The largest reservoirs of water are our oceans. The sun’s energy heats the water, part of it condenses. Condensation creates vapor which rises into the atmosphere. As precipitation, the water travels back into streams and rivers and on into the seas. On dry land, it recharges the groundwater table. The hydrologic cycle works just fine without humans, but man cannot live without clean drinking water. For us, water is actually the number one nutrient. In fact, two-thirds of the human body consists of water. The billions of cells in our organism that are continuously dividing and renewing themselves need sufficient amounts of clean water. Despite all this, the way we treat this precious resource is autodestructive at best. The oceans keep accumulating contaminated waste; the forests, in particular the tropical rain forests, are being cut down; industrial-style farming uses ever more pesticides … Water consumption for crops and the production of foodstuffs and consumer goods is enormous: a person in western Europe uses up 130 liters—per day—of water and approx. 4000 liters of virtual water. Both water quality and water quantity are irreplaceable for maintaining our biosphere.

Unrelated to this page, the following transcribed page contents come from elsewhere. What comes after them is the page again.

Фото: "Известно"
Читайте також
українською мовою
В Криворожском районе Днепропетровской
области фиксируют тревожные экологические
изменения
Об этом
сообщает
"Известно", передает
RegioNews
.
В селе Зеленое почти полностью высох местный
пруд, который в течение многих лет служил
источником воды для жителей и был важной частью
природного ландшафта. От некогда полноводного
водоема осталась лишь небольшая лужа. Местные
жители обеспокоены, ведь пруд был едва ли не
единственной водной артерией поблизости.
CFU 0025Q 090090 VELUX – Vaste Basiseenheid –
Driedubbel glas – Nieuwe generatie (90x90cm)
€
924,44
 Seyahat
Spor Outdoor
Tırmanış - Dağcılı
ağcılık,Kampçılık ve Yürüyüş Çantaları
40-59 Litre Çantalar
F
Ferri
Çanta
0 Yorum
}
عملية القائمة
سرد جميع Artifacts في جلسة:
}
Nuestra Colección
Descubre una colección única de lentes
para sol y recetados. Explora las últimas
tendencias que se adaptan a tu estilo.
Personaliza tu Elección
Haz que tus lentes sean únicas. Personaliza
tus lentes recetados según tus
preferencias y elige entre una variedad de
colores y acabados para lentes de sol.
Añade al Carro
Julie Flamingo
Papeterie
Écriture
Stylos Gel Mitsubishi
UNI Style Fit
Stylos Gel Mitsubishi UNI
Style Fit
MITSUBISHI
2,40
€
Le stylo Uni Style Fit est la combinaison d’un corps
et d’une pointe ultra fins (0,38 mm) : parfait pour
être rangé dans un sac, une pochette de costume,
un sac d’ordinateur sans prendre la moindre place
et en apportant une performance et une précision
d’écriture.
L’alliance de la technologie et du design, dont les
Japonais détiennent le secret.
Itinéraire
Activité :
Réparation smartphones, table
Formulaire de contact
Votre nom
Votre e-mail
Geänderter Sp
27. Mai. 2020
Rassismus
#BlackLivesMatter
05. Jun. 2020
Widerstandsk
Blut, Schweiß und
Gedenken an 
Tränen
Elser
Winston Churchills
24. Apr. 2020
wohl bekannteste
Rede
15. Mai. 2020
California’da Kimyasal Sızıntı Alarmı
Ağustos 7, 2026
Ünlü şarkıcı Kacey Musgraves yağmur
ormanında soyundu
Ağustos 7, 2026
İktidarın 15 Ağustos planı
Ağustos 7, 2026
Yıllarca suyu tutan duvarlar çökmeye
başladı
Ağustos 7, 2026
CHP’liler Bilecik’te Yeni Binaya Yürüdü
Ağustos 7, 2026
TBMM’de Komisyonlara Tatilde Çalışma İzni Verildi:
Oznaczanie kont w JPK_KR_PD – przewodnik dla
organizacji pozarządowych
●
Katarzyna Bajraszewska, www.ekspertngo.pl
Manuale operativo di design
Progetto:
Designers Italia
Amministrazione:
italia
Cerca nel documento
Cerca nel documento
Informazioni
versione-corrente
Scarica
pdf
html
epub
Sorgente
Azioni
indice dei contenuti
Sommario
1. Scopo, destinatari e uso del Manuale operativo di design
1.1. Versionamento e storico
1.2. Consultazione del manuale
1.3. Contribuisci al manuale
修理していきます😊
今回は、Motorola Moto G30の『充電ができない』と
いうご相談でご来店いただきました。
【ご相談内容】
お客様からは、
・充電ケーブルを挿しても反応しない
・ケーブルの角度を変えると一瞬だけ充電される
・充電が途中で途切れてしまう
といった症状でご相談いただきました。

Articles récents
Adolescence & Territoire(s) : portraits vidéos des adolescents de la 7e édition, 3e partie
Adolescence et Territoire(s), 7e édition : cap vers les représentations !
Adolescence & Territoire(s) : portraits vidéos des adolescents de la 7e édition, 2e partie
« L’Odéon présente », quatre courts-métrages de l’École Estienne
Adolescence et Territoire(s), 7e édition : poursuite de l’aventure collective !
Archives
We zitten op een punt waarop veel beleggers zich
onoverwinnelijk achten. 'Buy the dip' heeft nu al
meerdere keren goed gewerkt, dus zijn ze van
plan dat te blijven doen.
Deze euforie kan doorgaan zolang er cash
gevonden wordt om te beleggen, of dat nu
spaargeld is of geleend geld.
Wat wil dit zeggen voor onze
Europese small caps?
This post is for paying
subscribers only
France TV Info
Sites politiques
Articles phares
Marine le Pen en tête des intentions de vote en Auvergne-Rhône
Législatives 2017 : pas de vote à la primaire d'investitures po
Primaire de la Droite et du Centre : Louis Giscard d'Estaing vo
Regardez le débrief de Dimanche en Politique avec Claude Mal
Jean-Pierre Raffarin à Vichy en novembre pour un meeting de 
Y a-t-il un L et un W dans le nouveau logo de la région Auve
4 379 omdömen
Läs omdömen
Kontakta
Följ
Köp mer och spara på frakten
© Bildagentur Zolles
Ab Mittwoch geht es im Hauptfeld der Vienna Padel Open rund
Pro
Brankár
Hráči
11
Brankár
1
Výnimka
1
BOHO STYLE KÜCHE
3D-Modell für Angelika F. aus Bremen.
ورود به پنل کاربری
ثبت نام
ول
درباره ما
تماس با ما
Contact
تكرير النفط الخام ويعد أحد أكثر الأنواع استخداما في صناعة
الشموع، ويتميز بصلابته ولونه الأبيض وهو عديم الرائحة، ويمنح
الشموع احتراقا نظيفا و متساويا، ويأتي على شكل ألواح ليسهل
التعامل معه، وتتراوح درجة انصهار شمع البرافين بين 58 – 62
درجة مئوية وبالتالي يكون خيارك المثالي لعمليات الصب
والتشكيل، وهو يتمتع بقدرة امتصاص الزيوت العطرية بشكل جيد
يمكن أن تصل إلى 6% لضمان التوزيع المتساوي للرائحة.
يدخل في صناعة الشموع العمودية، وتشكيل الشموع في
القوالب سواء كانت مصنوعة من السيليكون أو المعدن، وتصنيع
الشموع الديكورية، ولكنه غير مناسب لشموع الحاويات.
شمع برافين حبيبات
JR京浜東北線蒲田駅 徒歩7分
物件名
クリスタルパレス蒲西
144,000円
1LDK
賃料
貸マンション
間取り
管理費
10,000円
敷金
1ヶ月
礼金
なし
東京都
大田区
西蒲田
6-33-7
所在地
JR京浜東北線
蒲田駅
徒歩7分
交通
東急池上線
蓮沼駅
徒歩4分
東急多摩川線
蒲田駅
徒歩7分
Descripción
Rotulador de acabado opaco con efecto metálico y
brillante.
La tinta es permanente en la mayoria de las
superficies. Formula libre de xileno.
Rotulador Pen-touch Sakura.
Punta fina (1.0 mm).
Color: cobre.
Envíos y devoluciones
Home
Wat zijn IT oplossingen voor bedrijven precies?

“Run into the ground:” The term `autopoiesis´ designates a system that creates and then maintains itself. Short-sighted human interventions into the ecological balance can be seen, and felt, as failures. HOLY—ultimately cognate with `whole´—to me means that man is part of a whole. Our deeds and acts should be directed by this. We are but one of many species on this planet and, as evolution goes, even a relatively recent one.
The title for my piece is taken from the product name HOLY, printed on a cardboard box I found in a small storage room while doing globalization research on Bali in the spring of 2015. The box is for ‘Holy Mood’ drinking water, sold in throw-away plastic cups.